Exercise aim →
Beginning at the line that contains "Oxacor K2 Capsule" and ending at the last line of the entries, write out each line exactly; include nothing outside that span.

Data extract →
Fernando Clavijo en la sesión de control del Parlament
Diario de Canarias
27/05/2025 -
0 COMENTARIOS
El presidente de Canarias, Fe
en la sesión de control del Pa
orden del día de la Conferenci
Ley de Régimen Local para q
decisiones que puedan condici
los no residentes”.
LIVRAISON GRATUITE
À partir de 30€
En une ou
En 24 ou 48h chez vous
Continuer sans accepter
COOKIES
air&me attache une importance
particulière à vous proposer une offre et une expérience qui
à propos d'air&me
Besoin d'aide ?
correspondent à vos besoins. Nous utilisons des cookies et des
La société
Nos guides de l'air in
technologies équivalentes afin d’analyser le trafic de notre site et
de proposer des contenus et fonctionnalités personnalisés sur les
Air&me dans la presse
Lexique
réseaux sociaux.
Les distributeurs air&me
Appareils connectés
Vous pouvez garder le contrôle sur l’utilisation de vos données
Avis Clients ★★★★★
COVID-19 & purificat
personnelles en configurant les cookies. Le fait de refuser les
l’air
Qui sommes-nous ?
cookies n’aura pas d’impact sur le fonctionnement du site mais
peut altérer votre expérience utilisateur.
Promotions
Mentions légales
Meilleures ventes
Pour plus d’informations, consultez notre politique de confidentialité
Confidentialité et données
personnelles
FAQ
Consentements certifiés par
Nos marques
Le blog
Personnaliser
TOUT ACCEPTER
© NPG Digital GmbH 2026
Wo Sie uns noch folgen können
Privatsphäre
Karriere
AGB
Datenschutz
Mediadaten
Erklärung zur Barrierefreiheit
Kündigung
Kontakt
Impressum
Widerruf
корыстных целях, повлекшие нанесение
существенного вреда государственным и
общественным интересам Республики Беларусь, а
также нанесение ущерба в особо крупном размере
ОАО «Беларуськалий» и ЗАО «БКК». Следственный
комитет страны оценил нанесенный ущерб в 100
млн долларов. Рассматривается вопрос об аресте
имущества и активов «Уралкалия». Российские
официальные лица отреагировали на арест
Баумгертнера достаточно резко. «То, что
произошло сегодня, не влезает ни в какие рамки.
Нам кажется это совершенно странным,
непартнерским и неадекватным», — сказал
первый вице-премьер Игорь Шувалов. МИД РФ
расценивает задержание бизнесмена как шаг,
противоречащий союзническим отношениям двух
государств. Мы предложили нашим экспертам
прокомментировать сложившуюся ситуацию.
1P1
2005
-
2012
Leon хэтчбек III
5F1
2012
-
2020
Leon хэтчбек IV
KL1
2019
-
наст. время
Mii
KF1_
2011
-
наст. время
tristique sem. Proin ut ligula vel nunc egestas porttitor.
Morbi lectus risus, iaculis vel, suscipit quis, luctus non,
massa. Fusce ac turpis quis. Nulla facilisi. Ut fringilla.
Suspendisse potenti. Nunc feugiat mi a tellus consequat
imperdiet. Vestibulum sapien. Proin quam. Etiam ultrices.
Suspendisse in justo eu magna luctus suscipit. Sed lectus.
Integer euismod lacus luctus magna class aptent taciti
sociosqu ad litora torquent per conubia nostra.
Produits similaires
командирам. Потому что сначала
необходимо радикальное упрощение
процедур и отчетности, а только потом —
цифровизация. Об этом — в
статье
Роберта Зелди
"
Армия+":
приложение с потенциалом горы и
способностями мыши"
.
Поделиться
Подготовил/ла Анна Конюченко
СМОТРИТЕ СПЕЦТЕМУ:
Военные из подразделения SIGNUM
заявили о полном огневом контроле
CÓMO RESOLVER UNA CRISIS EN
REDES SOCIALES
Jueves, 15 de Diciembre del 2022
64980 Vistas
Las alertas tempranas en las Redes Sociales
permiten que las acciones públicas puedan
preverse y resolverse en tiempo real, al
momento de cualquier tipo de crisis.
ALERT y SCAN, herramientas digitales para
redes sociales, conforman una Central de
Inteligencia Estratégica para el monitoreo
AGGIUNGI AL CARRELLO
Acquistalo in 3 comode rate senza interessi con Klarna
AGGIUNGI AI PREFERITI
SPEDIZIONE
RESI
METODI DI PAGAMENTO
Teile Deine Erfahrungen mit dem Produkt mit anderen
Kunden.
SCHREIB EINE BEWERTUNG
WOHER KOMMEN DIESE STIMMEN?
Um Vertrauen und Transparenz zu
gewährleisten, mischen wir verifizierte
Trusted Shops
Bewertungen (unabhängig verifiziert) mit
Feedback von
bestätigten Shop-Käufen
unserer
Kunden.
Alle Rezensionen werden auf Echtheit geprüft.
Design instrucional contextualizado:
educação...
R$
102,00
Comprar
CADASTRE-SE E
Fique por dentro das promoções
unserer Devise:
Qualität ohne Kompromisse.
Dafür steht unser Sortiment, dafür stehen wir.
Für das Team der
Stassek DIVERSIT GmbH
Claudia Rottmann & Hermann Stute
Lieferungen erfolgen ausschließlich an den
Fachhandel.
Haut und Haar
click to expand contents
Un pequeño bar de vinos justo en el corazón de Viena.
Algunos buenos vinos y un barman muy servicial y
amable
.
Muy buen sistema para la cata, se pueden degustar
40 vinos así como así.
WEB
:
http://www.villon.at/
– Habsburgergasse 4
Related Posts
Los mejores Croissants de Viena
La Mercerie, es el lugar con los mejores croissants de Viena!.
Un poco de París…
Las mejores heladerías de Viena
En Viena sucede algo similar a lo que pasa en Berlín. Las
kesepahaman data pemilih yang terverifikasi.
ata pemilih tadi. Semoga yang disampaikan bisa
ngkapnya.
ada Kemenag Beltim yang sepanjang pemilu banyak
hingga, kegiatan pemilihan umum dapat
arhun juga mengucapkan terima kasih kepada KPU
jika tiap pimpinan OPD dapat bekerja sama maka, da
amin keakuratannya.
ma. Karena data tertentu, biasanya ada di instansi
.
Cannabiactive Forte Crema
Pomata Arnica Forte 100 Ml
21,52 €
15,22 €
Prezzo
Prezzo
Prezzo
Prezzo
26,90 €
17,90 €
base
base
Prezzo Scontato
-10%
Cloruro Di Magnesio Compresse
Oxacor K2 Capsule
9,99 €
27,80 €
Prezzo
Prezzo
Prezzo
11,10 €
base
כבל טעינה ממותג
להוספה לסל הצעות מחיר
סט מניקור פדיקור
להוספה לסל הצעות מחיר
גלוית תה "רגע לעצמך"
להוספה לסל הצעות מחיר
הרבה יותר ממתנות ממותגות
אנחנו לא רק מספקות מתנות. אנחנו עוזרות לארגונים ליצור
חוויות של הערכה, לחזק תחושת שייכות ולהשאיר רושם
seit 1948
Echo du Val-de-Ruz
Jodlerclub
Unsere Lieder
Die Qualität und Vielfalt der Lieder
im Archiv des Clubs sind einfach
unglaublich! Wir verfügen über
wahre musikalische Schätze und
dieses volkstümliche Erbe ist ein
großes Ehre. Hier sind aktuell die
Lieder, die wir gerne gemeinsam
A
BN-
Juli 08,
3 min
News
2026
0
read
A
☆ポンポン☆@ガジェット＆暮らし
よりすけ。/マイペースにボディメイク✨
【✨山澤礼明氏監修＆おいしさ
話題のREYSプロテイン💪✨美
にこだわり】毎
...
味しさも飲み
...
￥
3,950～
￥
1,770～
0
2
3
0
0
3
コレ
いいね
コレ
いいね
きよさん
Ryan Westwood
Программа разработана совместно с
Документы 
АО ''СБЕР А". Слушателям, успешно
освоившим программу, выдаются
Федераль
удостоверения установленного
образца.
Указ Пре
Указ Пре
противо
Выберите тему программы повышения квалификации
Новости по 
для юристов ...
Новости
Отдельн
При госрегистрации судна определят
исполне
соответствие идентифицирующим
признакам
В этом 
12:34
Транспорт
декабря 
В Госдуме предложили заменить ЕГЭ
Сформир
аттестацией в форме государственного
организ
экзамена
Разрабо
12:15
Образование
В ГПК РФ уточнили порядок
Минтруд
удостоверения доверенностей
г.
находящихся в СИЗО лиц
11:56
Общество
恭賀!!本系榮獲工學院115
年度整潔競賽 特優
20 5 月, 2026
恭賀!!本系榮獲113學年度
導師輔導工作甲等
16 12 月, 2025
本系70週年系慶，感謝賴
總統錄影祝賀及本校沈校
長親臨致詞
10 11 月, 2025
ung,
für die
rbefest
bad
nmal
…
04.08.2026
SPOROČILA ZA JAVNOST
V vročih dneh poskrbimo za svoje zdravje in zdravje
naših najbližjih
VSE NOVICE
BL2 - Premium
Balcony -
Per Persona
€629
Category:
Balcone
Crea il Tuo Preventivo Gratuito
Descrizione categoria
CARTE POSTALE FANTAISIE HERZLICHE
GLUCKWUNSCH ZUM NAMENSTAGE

Task response →
Oxacor K2 Capsule
9,99 €
27,80 €
Prezzo
Prezzo
Prezzo
11,10 €
base
כבל טעינה ממותג
להוספה לסל הצעות מחיר
סט מניקור פדיקור
להוספה לסל הצעות מחיר
גלוית תה "רגע לעצמך"
להוספה לסל הצעות מחיר
הרבה יותר ממתנות ממותגות
אנחנו לא רק מספקות מתנות. אנחנו עוזרות לארגונים ליצור
חוויות של הערכה, לחזק תחושת שייכות ולהשאיר רושם
seit 1948
Echo du Val-de-Ruz
Jodlerclub
Unsere Lieder
Die Qualität und Vielfalt der Lieder
im Archiv des Clubs sind einfach
unglaublich! Wir verfügen über
wahre musikalische Schätze und
dieses volkstümliche Erbe ist ein
großes Ehre. Hier sind aktuell die
Lieder, die wir gerne gemeinsam
A
BN-
Juli 08,
3 min
News
2026
0
read
A
☆ポンポン☆@ガジェット＆暮らし
よりすけ。/マイペースにボディメイク✨
【✨山澤礼明氏監修＆おいしさ
話題のREYSプロテイン💪✨美
にこだわり】毎
...
味しさも飲み
...
￥
3,950～
￥
1,770～
0
2
3
0
0
3
コレ
いいね
コレ
いいね
きよさん
Ryan Westwood
Программа разработана совместно с
Документы 
АО ''СБЕР А". Слушателям, успешно
освоившим программу, выдаются
Федераль
удостоверения установленного
образца.
Указ Пре
Указ Пре
противо
Выберите тему программы повышения квалификации
Новости по 
для юристов ...
Новости
Отдельн
При госрегистрации судна определят
исполне
соответствие идентифицирующим
признакам
В этом 
12:34
Транспорт
декабря 
В Госдуме предложили заменить ЕГЭ
Сформир
аттестацией в форме государственного
организ
экзамена
Разрабо
12:15
Образование
В ГПК РФ уточнили порядок
Минтруд
удостоверения доверенностей
г.
находящихся в СИЗО лиц
11:56
Общество
恭賀!!本系榮獲工學院115
年度整潔競賽 特優
20 5 月, 2026
恭賀!!本系榮獲113學年度
導師輔導工作甲等
16 12 月, 2025
本系70週年系慶，感謝賴
總統錄影祝賀及本校沈校
長親臨致詞
10 11 月, 2025
ung,
für die
rbefest
bad
nmal
…
04.08.2026
SPOROČILA ZA JAVNOST
V vročih dneh poskrbimo za svoje zdravje in zdravje
naših najbližjih
VSE NOVICE
BL2 - Premium
Balcony -
Per Persona
€629
Category:
Balcone
Crea il Tuo Preventivo Gratuito
Descrizione categoria
CARTE POSTALE FANTAISIE HERZLICHE
GLUCKWUNSCH ZUM NAMENSTAGE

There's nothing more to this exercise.